Williamsburg rental market started to sag this summer, the condo market-what

there is of one, anyway-appears healthy. “We need [condos],” said Williamsburg

broker Kenn Firpo, whose office is on Bedford Avenue. “There’s not enough to

sell.”

That, said Ms. Luchnick, is part of the reason she’s

spending so much time in Williamsburg. She’s checked out another loft

development near McCarren Park, where Greenpoint and Williamsburg meet. The 11

units would come on the market this spring. Further south, at South Third and

Berry streets, a manufacturing building is being converted to 28 one- and

two-bedroom units from 650 to 1,150 square feet. They’ll be on the market this

spring too, Ms. Luchnick said, for $400 to $500 a square foot. She said

construction had just begun on another building by the same developers who did

100 Havemeyer, two blocks south. “A townhouse-type building,” Ms. Luchnick

said, “only four stories, eight apartments [in each of the three 'townhouses'],

but here they’ll all be one- and two-bedrooms, from 800 to 1,600 square feet.”

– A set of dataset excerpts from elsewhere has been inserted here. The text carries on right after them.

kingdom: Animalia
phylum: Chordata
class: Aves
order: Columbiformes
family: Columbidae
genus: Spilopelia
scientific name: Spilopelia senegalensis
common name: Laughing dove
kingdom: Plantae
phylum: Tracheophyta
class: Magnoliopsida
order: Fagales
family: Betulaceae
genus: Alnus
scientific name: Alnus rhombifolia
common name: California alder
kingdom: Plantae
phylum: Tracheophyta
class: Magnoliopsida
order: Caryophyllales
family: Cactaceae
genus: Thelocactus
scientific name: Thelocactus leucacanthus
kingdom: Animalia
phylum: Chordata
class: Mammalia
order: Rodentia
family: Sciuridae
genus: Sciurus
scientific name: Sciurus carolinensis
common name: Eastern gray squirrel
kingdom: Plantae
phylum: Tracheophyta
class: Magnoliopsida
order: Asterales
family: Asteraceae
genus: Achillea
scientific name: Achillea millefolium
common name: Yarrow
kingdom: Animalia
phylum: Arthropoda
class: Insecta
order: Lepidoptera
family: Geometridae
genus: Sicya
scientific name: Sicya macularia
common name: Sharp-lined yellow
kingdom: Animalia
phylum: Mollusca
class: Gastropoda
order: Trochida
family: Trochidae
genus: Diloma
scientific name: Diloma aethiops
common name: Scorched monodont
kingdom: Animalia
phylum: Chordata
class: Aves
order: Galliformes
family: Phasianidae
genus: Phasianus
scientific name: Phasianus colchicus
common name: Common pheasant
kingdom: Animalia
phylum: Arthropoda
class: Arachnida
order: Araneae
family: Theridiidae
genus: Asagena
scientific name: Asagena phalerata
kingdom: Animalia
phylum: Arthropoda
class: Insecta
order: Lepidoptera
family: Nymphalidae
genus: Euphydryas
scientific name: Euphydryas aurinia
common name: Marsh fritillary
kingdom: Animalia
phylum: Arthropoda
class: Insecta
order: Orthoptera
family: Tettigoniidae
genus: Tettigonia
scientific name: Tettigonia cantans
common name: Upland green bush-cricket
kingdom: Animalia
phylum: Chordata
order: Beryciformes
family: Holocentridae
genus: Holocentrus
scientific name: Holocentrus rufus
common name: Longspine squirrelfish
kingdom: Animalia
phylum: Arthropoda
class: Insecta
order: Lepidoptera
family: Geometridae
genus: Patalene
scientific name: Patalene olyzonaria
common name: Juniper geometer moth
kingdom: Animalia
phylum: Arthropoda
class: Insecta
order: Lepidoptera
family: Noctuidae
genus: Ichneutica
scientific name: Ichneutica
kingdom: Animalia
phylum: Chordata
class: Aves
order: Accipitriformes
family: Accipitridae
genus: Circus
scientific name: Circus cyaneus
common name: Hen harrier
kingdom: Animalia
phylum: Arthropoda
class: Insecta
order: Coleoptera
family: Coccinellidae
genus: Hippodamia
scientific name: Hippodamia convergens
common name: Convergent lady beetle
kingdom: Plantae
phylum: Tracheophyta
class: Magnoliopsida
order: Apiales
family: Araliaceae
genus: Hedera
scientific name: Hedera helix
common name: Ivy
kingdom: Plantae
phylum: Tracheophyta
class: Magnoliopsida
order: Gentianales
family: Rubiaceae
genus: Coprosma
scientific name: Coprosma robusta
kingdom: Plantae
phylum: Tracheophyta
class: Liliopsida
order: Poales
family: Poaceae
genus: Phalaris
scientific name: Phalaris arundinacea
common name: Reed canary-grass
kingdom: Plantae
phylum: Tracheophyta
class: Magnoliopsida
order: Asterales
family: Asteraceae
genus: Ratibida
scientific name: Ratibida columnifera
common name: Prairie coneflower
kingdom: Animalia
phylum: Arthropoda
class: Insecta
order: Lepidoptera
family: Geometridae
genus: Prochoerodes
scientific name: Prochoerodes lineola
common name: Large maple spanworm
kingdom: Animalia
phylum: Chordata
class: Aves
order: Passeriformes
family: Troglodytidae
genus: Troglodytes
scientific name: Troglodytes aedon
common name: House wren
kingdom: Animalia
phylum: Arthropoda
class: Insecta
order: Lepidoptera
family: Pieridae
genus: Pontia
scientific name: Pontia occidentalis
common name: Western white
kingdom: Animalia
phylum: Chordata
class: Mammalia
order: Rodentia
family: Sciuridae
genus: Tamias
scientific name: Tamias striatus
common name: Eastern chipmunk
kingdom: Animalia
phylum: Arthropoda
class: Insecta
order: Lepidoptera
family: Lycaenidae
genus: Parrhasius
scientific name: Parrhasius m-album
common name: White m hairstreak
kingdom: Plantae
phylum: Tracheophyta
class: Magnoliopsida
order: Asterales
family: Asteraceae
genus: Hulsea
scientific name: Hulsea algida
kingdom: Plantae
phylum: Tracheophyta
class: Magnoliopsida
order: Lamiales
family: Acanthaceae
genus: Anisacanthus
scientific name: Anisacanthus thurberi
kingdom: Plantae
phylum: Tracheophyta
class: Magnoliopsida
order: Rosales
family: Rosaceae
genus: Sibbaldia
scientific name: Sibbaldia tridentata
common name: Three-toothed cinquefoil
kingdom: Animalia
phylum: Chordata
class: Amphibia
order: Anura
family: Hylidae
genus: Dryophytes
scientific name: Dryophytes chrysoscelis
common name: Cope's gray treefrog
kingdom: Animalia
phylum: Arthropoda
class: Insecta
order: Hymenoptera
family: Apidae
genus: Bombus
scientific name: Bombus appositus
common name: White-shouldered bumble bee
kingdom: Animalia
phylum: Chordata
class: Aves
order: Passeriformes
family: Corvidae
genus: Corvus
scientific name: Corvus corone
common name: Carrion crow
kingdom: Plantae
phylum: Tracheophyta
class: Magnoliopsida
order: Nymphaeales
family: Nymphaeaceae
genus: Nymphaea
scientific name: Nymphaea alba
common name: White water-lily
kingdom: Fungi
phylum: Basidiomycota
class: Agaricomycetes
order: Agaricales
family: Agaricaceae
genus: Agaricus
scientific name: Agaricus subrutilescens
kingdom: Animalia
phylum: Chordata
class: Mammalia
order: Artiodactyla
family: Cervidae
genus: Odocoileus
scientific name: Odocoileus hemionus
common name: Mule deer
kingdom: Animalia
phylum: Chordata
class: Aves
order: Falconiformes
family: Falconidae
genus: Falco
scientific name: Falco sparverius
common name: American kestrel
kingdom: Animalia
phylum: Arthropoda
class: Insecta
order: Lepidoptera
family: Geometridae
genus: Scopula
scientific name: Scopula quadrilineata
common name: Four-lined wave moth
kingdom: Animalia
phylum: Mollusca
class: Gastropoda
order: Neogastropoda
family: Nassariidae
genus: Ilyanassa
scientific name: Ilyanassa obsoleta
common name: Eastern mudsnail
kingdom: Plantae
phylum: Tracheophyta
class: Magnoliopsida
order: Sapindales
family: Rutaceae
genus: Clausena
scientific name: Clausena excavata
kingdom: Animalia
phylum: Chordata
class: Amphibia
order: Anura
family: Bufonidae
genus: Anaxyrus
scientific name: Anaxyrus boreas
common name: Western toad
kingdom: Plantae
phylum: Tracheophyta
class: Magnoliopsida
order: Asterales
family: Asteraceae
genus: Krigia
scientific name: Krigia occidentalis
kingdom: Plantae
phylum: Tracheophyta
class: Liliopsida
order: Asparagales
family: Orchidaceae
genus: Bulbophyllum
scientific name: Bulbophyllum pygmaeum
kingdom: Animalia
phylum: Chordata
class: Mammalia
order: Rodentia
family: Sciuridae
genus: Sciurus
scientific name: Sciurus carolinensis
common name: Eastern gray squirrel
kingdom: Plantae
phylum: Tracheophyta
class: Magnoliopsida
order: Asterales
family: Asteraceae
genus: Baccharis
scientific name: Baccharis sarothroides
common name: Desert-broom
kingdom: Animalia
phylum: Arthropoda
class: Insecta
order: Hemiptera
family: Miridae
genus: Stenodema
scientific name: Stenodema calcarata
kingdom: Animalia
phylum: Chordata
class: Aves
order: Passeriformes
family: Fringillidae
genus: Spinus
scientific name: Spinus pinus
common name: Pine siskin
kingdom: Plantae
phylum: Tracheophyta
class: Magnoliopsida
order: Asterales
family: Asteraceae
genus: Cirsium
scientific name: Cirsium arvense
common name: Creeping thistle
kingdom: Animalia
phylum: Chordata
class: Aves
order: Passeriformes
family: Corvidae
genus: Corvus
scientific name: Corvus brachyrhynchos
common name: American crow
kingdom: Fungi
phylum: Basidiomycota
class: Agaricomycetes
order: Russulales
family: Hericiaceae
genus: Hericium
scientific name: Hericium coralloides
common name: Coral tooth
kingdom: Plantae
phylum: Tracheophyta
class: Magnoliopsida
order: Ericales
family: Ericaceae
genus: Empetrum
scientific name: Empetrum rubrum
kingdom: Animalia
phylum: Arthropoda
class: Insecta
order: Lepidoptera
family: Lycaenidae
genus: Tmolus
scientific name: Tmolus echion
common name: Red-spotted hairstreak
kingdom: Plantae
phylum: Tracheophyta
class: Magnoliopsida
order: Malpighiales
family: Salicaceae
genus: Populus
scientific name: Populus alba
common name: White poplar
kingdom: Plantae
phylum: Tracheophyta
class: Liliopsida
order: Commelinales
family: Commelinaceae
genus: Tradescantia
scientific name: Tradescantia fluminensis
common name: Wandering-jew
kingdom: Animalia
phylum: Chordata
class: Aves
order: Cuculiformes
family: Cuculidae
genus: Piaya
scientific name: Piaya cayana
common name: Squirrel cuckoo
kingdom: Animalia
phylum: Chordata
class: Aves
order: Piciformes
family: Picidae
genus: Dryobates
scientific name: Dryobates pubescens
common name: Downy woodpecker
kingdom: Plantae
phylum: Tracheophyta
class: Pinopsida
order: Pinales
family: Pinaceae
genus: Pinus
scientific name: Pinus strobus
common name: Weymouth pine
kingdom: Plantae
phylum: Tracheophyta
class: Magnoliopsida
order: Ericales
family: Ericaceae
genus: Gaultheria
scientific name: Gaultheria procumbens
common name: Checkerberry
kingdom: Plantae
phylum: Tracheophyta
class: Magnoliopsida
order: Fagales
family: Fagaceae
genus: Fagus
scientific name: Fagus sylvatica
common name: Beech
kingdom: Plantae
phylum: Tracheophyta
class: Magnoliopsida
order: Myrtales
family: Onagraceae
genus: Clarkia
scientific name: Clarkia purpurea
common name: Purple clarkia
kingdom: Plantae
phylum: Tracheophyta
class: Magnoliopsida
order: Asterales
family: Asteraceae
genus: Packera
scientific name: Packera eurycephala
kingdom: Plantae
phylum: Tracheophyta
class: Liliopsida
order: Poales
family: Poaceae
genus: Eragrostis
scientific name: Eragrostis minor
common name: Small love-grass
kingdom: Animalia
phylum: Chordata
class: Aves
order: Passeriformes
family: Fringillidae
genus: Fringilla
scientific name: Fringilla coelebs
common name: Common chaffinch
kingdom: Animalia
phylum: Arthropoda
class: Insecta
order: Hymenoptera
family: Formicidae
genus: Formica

Regarding the price, Ms. Luchnick said: “I can’t even

project what the price will be for those in spring 2003. It’s the tip of the

iceberg.”

At this point, there’s very little pricing history from

new developments in Williamsburg to go on. Corcoran’s Mr. Padeh said that he

decided to price 138 Broadway just below comparable spaces in Tribeca, and a

notch above the brick townhouses now being bought and renovated all over the

neighborhood. Doing so, he said, would generate enough interest to make the

project work.

Richard Pergolis, a partner in 100 Havemeyer, agreed.

“People are starting to think of this segment of Williamsburg as like

Manhattan,” he said. “People from Tribeca are coming to look at these

properties.”

“Fifty percent of our buyers are from Manhattan,” Mr.

Padeh said.

If their high-end condos don’t go over, Mr. Pergolis

added, they’ll just go back to Plan A-renting them.

“We always have that to fall back on,” he said.